> [Task instructions] Show the lines below that contain the string "data".
>>>
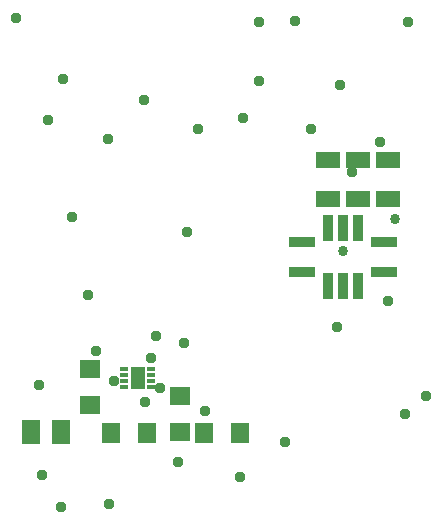
<source format=gbr>
G04 EAGLE Gerber RS-274X export*
G75*
%MOMM*%
%FSLAX34Y34*%
%LPD*%
%INSoldermask Bottom*%
%IPPOS*%
%AMOC8*
5,1,8,0,0,1.08239X$1,22.5*%
G01*
%ADD10R,1.203200X1.903200*%
%ADD11R,0.803200X0.453200*%
%ADD12R,1.603200X2.003200*%
%ADD13R,1.803200X1.503200*%
%ADD14R,1.503200X1.803200*%
%ADD15R,2.108200X1.473200*%
%ADD16R,2.203200X0.903200*%
%ADD17R,0.903200X2.203200*%
%ADD18C,0.959600*%
%ADD19C,0.863600*%


D10*
X109220Y127000D03*
D11*
X120720Y134500D03*
X120720Y129500D03*
X120720Y124500D03*
X120720Y119500D03*
X97720Y119500D03*
X97720Y124500D03*
X97720Y129500D03*
X97720Y134500D03*
D12*
X19050Y81280D03*
X44450Y81280D03*
D13*
X68580Y104140D03*
X68580Y134620D03*
D14*
X86360Y80010D03*
X116840Y80010D03*
D13*
X144780Y81280D03*
X144780Y111760D03*
D14*
X165100Y80010D03*
X195580Y80010D03*
D15*
X270256Y311404D03*
X270256Y278384D03*
X295656Y311404D03*
X295656Y278384D03*
X321056Y311404D03*
X321056Y278384D03*
D16*
X317456Y216916D03*
D17*
X295656Y205116D03*
X282956Y205116D03*
X270256Y205116D03*
X270256Y254116D03*
X282956Y254116D03*
X295656Y254116D03*
D16*
X317456Y242316D03*
X248456Y216916D03*
X248456Y242316D03*
D18*
X233680Y72390D03*
X33020Y345440D03*
X6350Y431800D03*
X314198Y326390D03*
X143510Y55880D03*
X151130Y250190D03*
X160020Y337820D03*
X114300Y361950D03*
X198120Y346710D03*
X53340Y262890D03*
X67310Y196850D03*
X25400Y120650D03*
X85090Y20320D03*
X44450Y17780D03*
X27940Y44450D03*
X321310Y191770D03*
X278130Y170180D03*
X290830Y300990D03*
X353060Y111760D03*
X84455Y329565D03*
X45720Y379730D03*
X335280Y96520D03*
X337820Y427990D03*
X280670Y374650D03*
X128270Y118110D03*
X73660Y149860D03*
X124460Y162560D03*
X212090Y427990D03*
X120650Y143510D03*
X115570Y106680D03*
X148590Y156210D03*
X212090Y378460D03*
X88900Y124460D03*
X166370Y99060D03*
X256286Y337566D03*
D19*
X327406Y261366D03*
D18*
X242570Y429260D03*
D19*
X282956Y234696D03*
D18*
X195580Y43180D03*
M02*

</source>
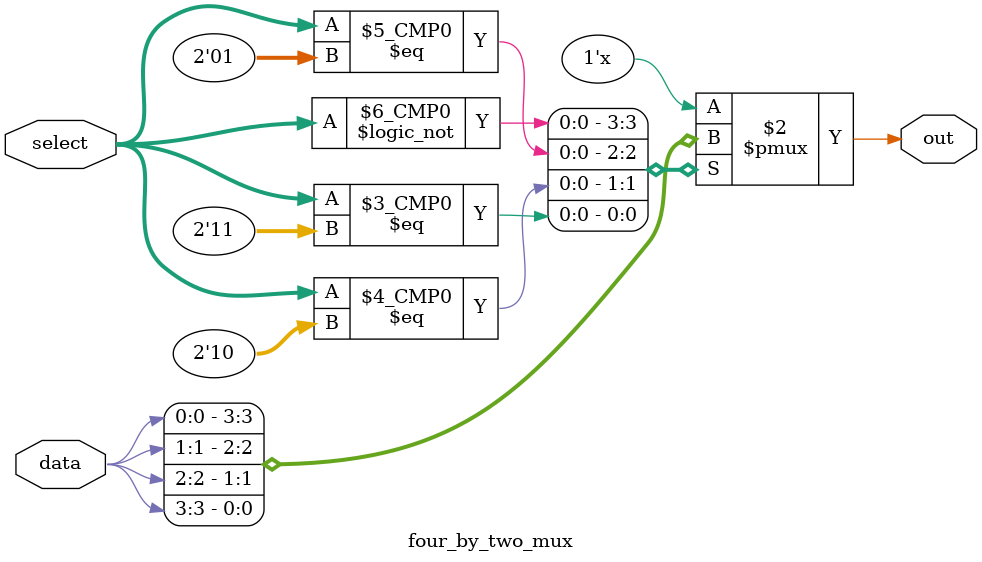
<source format=v>
`timescale 1ns / 1ps
module four_by_two_mux(
    input [3:0] data,
    input [1:0] select,
    output reg out
    );
	 
	 always @(data or select)
	 begin
      case (select)
         2'b00 : out <= data[0];
         2'b01 : out <= data[1];
         2'b10 : out <= data[2];
         2'b11 : out <= data[3];
      endcase
	 end


endmodule

</source>
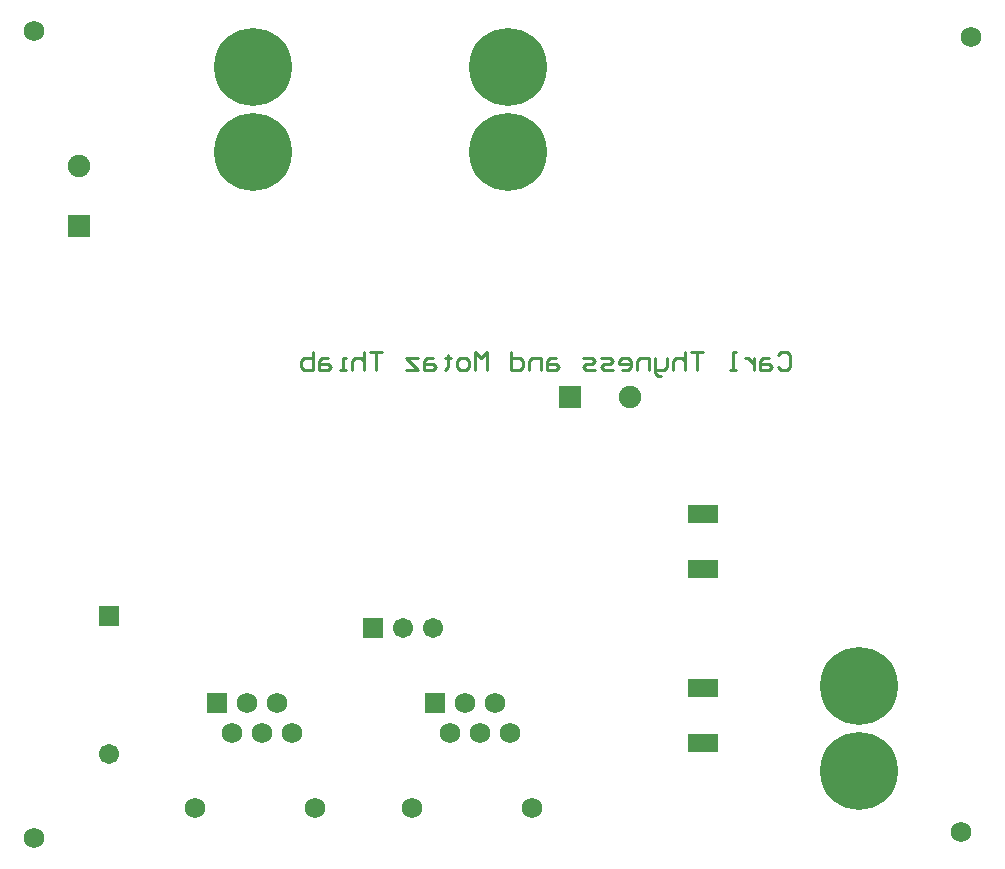
<source format=gbs>
G04*
G04 #@! TF.GenerationSoftware,Altium Limited,Altium Designer,20.0.12 (288)*
G04*
G04 Layer_Color=16711935*
%FSLAX25Y25*%
%MOIN*%
G70*
G01*
G75*
%ADD12C,0.01000*%
%ADD38R,0.10249X0.06312*%
%ADD39C,0.25997*%
%ADD40R,0.06706X0.06706*%
%ADD41C,0.06706*%
%ADD42C,0.06800*%
%ADD43R,0.06800X0.06800*%
%ADD44R,0.06706X0.06706*%
%ADD45R,0.07493X0.07493*%
%ADD46C,0.07493*%
%ADD47R,0.07493X0.07493*%
D12*
X347001Y194998D02*
X348001Y195998D01*
X350000D01*
X351000Y194998D01*
Y191000D01*
X350000Y190000D01*
X348001D01*
X347001Y191000D01*
X344002Y193999D02*
X342003D01*
X341003Y192999D01*
Y190000D01*
X344002D01*
X345002Y191000D01*
X344002Y191999D01*
X341003D01*
X339004Y193999D02*
Y190000D01*
Y191999D01*
X338004Y192999D01*
X337004Y193999D01*
X336005D01*
X333006Y190000D02*
X331007D01*
X332006D01*
Y195998D01*
X333006D01*
X322009D02*
X318011D01*
X320010D01*
Y190000D01*
X316011Y195998D02*
Y190000D01*
Y192999D01*
X315012Y193999D01*
X313012D01*
X312013Y192999D01*
Y190000D01*
X310013Y193999D02*
Y191000D01*
X309014Y190000D01*
X306015D01*
Y189000D01*
X307014Y188001D01*
X308014D01*
X306015Y190000D02*
Y193999D01*
X304015Y190000D02*
Y193999D01*
X301016D01*
X300016Y192999D01*
Y190000D01*
X295018D02*
X297018D01*
X298017Y191000D01*
Y192999D01*
X297018Y193999D01*
X295018D01*
X294018Y192999D01*
Y191999D01*
X298017D01*
X292019Y190000D02*
X289020D01*
X288020Y191000D01*
X289020Y191999D01*
X291019D01*
X292019Y192999D01*
X291019Y193999D01*
X288020D01*
X286021Y190000D02*
X283022D01*
X282022Y191000D01*
X283022Y191999D01*
X285021D01*
X286021Y192999D01*
X285021Y193999D01*
X282022D01*
X273025D02*
X271026D01*
X270026Y192999D01*
Y190000D01*
X273025D01*
X274025Y191000D01*
X273025Y191999D01*
X270026D01*
X268027Y190000D02*
Y193999D01*
X265028D01*
X264028Y192999D01*
Y190000D01*
X258030Y195998D02*
Y190000D01*
X261029D01*
X262029Y191000D01*
Y192999D01*
X261029Y193999D01*
X258030D01*
X250033Y190000D02*
Y195998D01*
X248033Y193999D01*
X246034Y195998D01*
Y190000D01*
X243035D02*
X241036D01*
X240036Y191000D01*
Y192999D01*
X241036Y193999D01*
X243035D01*
X244035Y192999D01*
Y191000D01*
X243035Y190000D01*
X237037Y194998D02*
Y193999D01*
X238036D01*
X236037D01*
X237037D01*
Y191000D01*
X236037Y190000D01*
X232038Y193999D02*
X230039D01*
X229039Y192999D01*
Y190000D01*
X232038D01*
X233038Y191000D01*
X232038Y191999D01*
X229039D01*
X227040Y193999D02*
X223041D01*
X227040Y190000D01*
X223041D01*
X215044Y195998D02*
X211045D01*
X213045D01*
Y190000D01*
X209046Y195998D02*
Y190000D01*
Y192999D01*
X208046Y193999D01*
X206047D01*
X205047Y192999D01*
Y190000D01*
X203048D02*
X201048D01*
X202048D01*
Y193999D01*
X203048D01*
X197050D02*
X195051D01*
X194051Y192999D01*
Y190000D01*
X197050D01*
X198049Y191000D01*
X197050Y191999D01*
X194051D01*
X192051Y195998D02*
Y190000D01*
X189052D01*
X188053Y191000D01*
Y191999D01*
Y192999D01*
X189052Y193999D01*
X192051D01*
D38*
X322000Y123764D02*
D03*
X322020Y141874D02*
D03*
X322000Y84000D02*
D03*
X322020Y65693D02*
D03*
D39*
X257000Y262653D02*
D03*
Y291000D02*
D03*
X374000Y84847D02*
D03*
Y56500D02*
D03*
X172000Y262653D02*
D03*
Y291000D02*
D03*
D40*
X212000Y104000D02*
D03*
D41*
X222000D02*
D03*
X232000D02*
D03*
X124000Y62067D02*
D03*
D42*
X257500Y69000D02*
D03*
X247500D02*
D03*
X237500D02*
D03*
X252500Y79000D02*
D03*
X242500D02*
D03*
X265000Y44000D02*
D03*
X225000D02*
D03*
X185000Y69000D02*
D03*
X175000D02*
D03*
X165000D02*
D03*
X180000Y79000D02*
D03*
X170000D02*
D03*
X192500Y44000D02*
D03*
X152500D02*
D03*
X408000Y36000D02*
D03*
X411417Y301181D02*
D03*
X99000Y34000D02*
D03*
Y303000D02*
D03*
D43*
X232500Y79000D02*
D03*
X160000D02*
D03*
D44*
X124000Y107933D02*
D03*
D45*
X277500Y181000D02*
D03*
D46*
X297500D02*
D03*
X114000Y258000D02*
D03*
D47*
Y238000D02*
D03*
M02*

</source>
<<<
> [Exercise answer]
    input [3:0] data,
	 always @(data or select)
         2'b00 : out <= data[0];
         2'b01 : out <= data[1];
         2'b10 : out <= data[2];
         2'b11 : out <= data[3];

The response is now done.